#### WORK TASK
Each line below that includes "weak" counts once; report the total and nothing more.

#### THE DATA
======

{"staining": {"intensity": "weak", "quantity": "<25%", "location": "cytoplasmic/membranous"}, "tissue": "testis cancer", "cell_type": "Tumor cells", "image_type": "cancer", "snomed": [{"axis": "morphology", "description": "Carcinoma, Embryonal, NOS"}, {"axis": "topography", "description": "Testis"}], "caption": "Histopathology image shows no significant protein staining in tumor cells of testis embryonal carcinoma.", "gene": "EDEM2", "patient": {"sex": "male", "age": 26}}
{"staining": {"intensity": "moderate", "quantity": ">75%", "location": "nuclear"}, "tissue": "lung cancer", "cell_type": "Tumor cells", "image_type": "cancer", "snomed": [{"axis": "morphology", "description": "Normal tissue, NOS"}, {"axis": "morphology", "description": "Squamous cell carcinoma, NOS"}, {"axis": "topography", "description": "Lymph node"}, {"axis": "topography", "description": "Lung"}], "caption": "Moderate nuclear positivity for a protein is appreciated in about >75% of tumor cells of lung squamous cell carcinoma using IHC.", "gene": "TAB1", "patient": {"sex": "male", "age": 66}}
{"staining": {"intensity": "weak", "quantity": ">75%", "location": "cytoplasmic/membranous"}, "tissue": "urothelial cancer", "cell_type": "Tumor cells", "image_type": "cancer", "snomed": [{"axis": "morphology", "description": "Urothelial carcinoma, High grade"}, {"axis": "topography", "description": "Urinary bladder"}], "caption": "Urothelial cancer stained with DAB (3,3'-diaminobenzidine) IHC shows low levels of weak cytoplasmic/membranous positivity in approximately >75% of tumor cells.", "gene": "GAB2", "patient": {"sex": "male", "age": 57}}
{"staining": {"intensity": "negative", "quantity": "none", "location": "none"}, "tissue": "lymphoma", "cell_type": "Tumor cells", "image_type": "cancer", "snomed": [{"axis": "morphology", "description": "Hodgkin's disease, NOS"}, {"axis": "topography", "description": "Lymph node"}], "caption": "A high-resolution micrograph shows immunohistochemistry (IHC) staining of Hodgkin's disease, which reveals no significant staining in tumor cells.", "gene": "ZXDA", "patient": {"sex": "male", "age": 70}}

======

#### OUTPUT OF THE TASK
2